## Description of the task
Please return each line in the entries below that contains the word "pixels", copying the whole line. Case counts when matching.
====
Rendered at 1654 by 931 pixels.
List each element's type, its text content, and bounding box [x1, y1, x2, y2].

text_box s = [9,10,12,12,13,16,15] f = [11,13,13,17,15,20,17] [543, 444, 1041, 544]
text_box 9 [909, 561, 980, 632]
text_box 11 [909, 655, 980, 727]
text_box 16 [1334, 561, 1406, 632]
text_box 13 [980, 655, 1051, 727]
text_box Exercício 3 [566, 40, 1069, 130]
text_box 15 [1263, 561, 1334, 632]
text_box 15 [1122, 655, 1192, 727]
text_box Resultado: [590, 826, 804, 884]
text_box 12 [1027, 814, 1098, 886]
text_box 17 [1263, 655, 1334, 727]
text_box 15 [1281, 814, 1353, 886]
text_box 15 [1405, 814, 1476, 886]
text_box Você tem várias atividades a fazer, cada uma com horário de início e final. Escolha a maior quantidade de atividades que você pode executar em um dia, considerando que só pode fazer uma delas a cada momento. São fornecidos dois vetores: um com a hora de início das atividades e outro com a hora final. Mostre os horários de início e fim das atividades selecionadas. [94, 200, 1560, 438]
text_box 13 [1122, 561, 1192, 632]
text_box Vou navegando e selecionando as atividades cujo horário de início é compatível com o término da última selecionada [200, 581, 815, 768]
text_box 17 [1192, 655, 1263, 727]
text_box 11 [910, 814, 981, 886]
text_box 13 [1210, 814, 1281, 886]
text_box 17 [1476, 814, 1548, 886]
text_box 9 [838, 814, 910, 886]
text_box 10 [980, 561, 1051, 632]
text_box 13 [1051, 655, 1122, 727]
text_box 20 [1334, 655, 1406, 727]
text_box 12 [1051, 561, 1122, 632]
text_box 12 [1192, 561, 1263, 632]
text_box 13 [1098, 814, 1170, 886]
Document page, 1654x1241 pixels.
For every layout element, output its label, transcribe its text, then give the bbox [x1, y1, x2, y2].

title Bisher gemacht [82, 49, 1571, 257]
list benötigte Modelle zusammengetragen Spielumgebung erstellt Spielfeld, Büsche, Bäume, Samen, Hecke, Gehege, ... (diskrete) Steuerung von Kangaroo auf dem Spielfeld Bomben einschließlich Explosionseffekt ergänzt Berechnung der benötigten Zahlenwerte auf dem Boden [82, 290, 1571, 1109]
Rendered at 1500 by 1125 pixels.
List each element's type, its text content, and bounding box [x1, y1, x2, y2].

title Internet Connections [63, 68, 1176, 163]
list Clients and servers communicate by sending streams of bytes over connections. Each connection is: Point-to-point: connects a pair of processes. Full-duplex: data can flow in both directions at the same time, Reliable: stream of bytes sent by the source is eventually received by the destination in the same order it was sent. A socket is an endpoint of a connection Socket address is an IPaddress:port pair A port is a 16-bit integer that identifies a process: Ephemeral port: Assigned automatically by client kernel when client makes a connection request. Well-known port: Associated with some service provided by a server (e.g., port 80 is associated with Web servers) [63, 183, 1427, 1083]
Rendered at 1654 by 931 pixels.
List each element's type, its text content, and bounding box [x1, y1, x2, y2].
====
## Written solution
Rendered at 1654 by 931 pixels.
Document page, 1654x1241 pixels.
Rendered at 1500 by 1125 pixels.
Rendered at 1654 by 931 pixels.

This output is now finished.